Menurut penelitian BMI, harga logam industri akan terkonsolidasi karena ditandai adanya perlambatan pertumbuhan konsumsi logam China.
Perlambatan ini terjadi seiring dengan mendinginnya kegiatan konstruksi di Negeri Panda, seperti pembangunan jalan, jembatan, dan kereta bawah tanah.
“2018 akan memicu melemahnya pertumbuhan belanja infrastruktur layanan puiblik di China, upaya yang lebih ketat untuk mengekang spekulasi real estate,” katanya.
Selain faktor melambatnya pertumbuhan ekonomi, kenaikan harga yang terlampau tinggi juga memicu penekanan terhadap harga logam industri.
Seperti dikutip dari Bloomberg, Rabu (6/12/2017), harga logam industri mengalami peningkatan yang cukup signifikan sepanjang tahun ini.
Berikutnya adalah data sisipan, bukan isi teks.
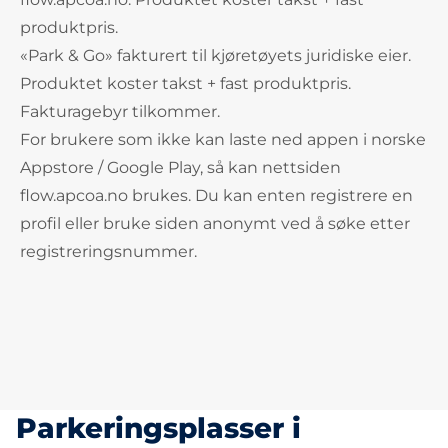
produktpris.
«Park & Go» fakturert til kjøretøyets juridiske eier.
Produktet koster takst + fast produktpris.
Fakturagebyr tilkommer.
For brukere som ikke kan laste ned appen i norske
Appstore / Google Play, så kan nettsiden
flow.apcoa.no brukes. Du kan enten registrere en
profil eller bruke siden anonymt ved å søke etter
registreringsnummer.
Parkeringsplasser i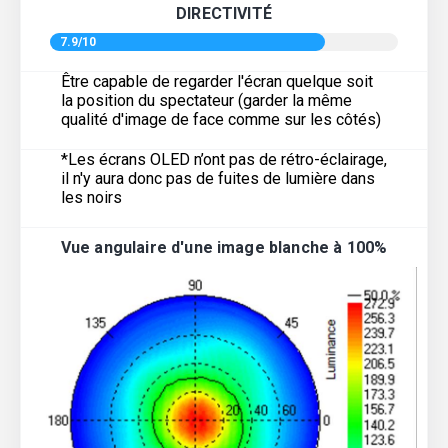
DIRECTIVITÉ
7.9/10
Être capable de regarder l'écran quelque soit
la position du spectateur (garder la même
qualité d'image de face comme sur les côtés)
*Les écrans OLED n’ont pas de rétro-éclairage,
il n'y aura donc pas de fuites de lumière dans
les noirs
Vue angulaire d'une image blanche à 100%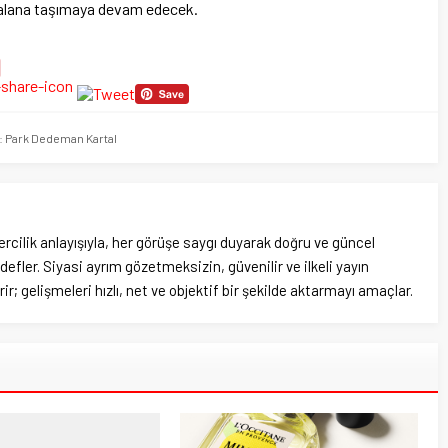
ı alana taşımaya devam edecek.
l: Park Dedeman Kartal
rcilik anlayışıyla, her görüşe saygı duyarak doğru ve güncel
efler. Siyasi ayrım gözetmeksizin, güvenilir ve ilkeli yayın
ir; gelişmeleri hızlı, net ve objektif bir şekilde aktarmayı amaçlar.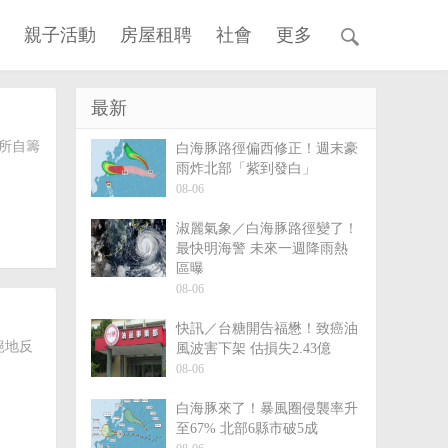
親子活動
房屋租聘
社會
更多
最新
所自籌
白海豚路徑偏西修正！週末豪
雨炸北部「紫到發白」
08-06
淑麗氣象／白海豚路徑變了！
最快明海警 未來一週降雨熱
區曝
08-06
快訊／台糖開告福懋！致癌油
絕地反
風波害下架 估損失2.43億
08-06
白海豚來了！暴風圈侵襲率升
至67% 北部6縣市破5成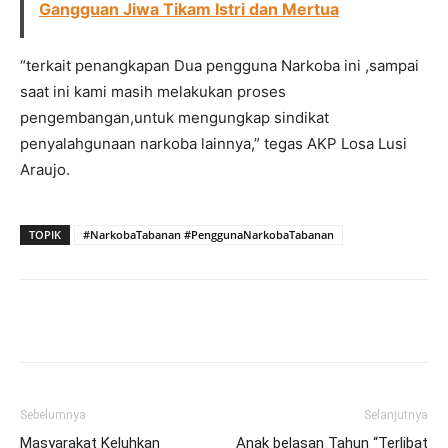
Gangguan Jiwa Tikam Istri dan Mertua
“terkait penangkapan Dua pengguna Narkoba ini ,sampai
saat ini kami masih melakukan proses
pengembangan,untuk mengungkap sindikat
penyalahgunaan narkoba lainnya,” tegas AKP Losa Lusi
Araujo.
TOPIK
#NarkobaTabanan #PenggunaNarkobaTabanan
Facebook
Twitter
Pinterest
Wh
Sebelumnya
Selanjutnya
Masyarakat Keluhkan
Anak belasan Tahun “Terlibat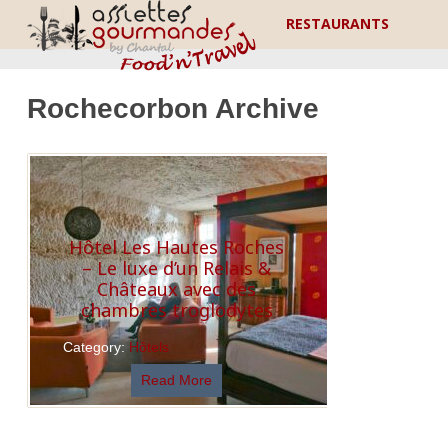
RESTAURANTS
Rochecorbon Archive
Hôtel Les Hautes Roches
– Le luxe d’un Relais &
Châteaux avec des
chambres troglodytes
Category:
Hôtels
Read More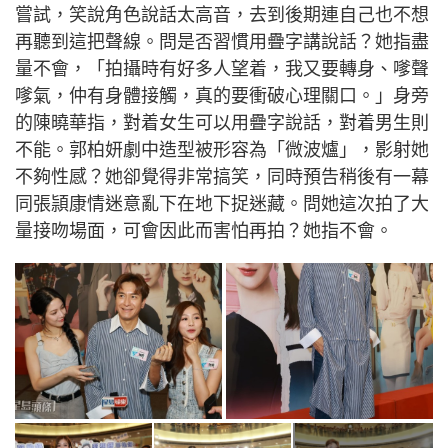
嘗試，笑說角色說話太高音，去到後期連自己也不想
再聽到這把聲線。問是否習慣用疊字講說話？她指盡
量不會，「拍攝時有好多人望着，我又要轉身、嗲聲
嗲氣，仲有身體接觸，真的要衝破心理關口。」身旁
的陳曉華指，對着女生可以用疊字說話，對着男生則
不能。郭柏妍劇中造型被形容為「微波爐」，影射她
不夠性感？她卻覺得非常搞笑，同時預告稍後有一幕
同張頴康情迷意亂下在地下捉迷藏。問她這次拍了大
量接吻場面，可會因此而害怕再拍？她指不會。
Mayoritas logam mengalami kenaikan hingga 20%.
Baca Juga
Tercatat Pada perdagangan Rabu (6/12/2017), harga aluminium di London Metal Exchange (LME) turun 17 poin atau 0,82% menjadi US$2.052 per ton. Sepanjang tahun berjalan (year to date/ ytd), harga tumbuh 21,20%.
Harga tembaga pada waktu yang sama merosot 283 poin atau 4,15% menuju US$6.543 per ton. secara ytd, harga 18,20%.
Sementara itu, harga seng turun 66 poin atau 2,08% menjadi US$3.112 per ton. Secara ytd harga tumbuh 20,81%.
Adapun logam timbal turun 7 poin atau 0,28% menjadi US$2.500 per ton. Secara ytd harga tumbuh 23,98%.
Harga nikel melesu 520 poin atau 4,57% menuju US$10.865 per ton. Sepanjang tahun berjalan harga naik 8,43%.
Sementara timah terpantau stabil di level US$19.525, namun, harga masih tekoreksi 7,57%. secara ytd.